» **TASKS AND EXERCISES**:
**A.** In the forum thread, at what event did Mr. Iwata say Animal Crossing would be released this fall?
**B.** Please revise the forum thread between "## RisingSun (Jun" and "regards to it.", inclusive, changing "E3" to "the expo".

» **EXCERPTED PASSAGE**:
* * *

Definitely expect questions about animal crossing 3ds but... how he would answer will be a completely different story. For all I know Mr. Eguchi could just reply with "no comment, next question please" :/


----------



## Jake (Jun 9, 2012)

better than nothing


----------



## unique (Jun 9, 2012)

strucked said:


> I have no idea when it's going to happen. They said "today" so I'm guessing it will come eventually. What I do know is that it's real, they are interviewing Mr. Eguchi. And from all the emails gametrailers received they're definitely gonna ask him about how animal crossing 3ds is going. Here's another tweet from them asking followers what sort of questions they should ask him:
> 
> https://twitter.com/SideMission/status/210747688789094401
> 
> Definitely expect questions about animal crossing 3ds but... how he would answer will be a completely different story. For all I know Mr. Eguchi could just reply with "no comment, next question please" :/



cool


----------



## RisingSun (Jun 9, 2012)

TheFarmboy said:


> Makes you wonder. There was no news of it at E3. Only news Animal Crossing got in 2012 was at a Nintendo Direct where Mr. Iwata said it'ld be released this fall, and it'ld start to update on it on a regular basis..... And Scott did mention "and more." Makes it sound like low prioirty, so are they holding it out and saving it for the Summer?
> 
> Nintendo must've been swamped with all the e-mails in regards to it.



I know their Facebook page is swamped with it.


----------



## Volvagia (Jun 9, 2012)

* * *

» **EXCERPTED DATA**:
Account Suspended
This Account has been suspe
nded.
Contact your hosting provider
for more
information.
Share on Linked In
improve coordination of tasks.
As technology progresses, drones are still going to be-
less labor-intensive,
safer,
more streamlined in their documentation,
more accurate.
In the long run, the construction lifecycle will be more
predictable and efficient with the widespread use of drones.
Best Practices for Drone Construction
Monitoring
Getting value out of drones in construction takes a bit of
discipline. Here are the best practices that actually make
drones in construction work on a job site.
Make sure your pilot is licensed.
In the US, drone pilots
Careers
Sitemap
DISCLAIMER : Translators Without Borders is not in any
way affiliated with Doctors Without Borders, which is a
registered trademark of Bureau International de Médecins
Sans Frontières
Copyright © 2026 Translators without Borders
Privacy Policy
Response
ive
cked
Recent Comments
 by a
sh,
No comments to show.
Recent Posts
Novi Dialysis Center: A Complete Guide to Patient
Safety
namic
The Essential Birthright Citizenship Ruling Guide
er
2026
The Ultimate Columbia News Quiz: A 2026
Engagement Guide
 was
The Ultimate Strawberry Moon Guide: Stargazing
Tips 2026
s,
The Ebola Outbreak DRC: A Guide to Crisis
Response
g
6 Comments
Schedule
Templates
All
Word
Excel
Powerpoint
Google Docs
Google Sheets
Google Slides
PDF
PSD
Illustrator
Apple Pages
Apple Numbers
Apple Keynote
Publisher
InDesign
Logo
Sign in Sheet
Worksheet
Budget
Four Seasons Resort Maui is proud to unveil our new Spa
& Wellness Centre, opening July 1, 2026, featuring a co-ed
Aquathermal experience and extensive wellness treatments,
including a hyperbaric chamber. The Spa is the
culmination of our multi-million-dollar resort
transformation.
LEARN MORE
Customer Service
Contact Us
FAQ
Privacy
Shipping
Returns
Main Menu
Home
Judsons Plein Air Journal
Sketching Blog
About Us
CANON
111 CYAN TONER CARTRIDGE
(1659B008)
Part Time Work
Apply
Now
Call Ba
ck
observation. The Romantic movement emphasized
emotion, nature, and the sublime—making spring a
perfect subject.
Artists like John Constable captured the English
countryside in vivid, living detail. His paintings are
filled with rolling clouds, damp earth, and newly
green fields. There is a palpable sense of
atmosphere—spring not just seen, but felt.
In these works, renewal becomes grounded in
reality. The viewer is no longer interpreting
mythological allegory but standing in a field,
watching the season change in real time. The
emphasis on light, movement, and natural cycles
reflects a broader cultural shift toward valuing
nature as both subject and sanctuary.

* * *

» **OUTPUTS FOR THE TASKS**:
**A.** At a Nintendo Direct.

**B.**
## RisingSun (Jun 9, 2012)

TheFarmboy said:


> Makes you wonder. There was no news of it at the expo. Only news Animal Crossing got in 2012 was at a Nintendo Direct where Mr. Iwata said it'ld be released this fall, and it'ld start to update on it on a regular basis..... And Scott did mention "and more." Makes it sound like low prioirty, so are they holding it out and saving it for the Summer?
> 
> Nintendo must've been swamped with all the e-mails in regards to it.